--- Requirement 1 ---
In the text on Umuomaku religion, what is the most common way of approaching Chukwu?
--- Requirement 2 ---
Quote the text on Umuomaku religion word for word, beginning at the words "The traditional ancient" and stopping after "his fellow men.".

The traditional ancient religion of Umuomaku is Odinani, otherwise known as Hedonism. The people of Umuomaku believe in the supreme God who is referred to as Chukwu (the Great Spirit). Chukwu was the creation of the whole pantheon of Alusi spirits to whom he delegated the power to control various aspects of nature and the activities of men. Chukwu was believed to be the creator of heaven and earth and the source of human life. The commonest way of approaching Chukwu in Umuomaku was igo ofo (incantations or traditional religious worship).


Igo Ofo is believed to be a practice that strengthens not only the relationship between man and his Chukwu, but also between man and his fellow men.
The people communicated with Chukwu because they believed Chukwu listened to them, accepted and answered their prayers. The traditional religion recognized the existence of many Gods and condemned all misconduct such as lies, stealing, fornication, arson, indecent act, injustice, rape and killing of a human being. Anybody found guilty of stealing yams in the farm, killing or murder is severely punished.

Dataset entries:
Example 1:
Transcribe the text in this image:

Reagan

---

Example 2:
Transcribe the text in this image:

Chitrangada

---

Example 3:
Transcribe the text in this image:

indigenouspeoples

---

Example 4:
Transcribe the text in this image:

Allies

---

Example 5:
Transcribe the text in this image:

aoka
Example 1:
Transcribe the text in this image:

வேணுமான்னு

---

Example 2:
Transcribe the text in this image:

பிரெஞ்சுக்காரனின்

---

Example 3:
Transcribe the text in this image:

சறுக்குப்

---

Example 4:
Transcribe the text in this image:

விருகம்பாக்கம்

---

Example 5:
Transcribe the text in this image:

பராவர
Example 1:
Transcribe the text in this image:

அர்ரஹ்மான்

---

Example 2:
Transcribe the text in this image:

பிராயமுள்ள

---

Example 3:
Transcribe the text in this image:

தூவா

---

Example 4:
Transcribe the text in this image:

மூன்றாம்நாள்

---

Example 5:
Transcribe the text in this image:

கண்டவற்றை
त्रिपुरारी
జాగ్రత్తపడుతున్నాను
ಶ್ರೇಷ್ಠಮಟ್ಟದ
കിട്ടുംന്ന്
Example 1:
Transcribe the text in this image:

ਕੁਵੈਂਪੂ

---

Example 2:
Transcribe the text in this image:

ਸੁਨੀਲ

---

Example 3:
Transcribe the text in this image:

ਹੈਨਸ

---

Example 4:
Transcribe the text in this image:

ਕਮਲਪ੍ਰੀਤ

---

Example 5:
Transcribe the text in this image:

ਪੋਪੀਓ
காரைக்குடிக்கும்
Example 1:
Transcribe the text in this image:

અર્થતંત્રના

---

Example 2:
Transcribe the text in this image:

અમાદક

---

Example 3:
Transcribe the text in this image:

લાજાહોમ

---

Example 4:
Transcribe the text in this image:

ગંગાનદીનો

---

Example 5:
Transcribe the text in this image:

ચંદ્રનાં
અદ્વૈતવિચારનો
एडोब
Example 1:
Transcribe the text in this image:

--- Task result 1 ---
Igo ofo (incantations or traditional religious worship).

--- Task result 2 ---
The traditional ancient religion of Umuomaku is Odinani, otherwise known as Hedonism. The people of Umuomaku believe in the supreme God who is referred to as Chukwu (the Great Spirit). Chukwu was the creation of the whole pantheon of Alusi spirits to whom he delegated the power to control various aspects of nature and the activities of men. Chukwu was believed to be the creator of heaven and earth and the source of human life. The commonest way of approaching Chukwu in Umuomaku was igo ofo (incantations or traditional religious worship).


Igo Ofo is believed to be a practice that strengthens not only the relationship between man and his Chukwu, but also between man and his fellow men.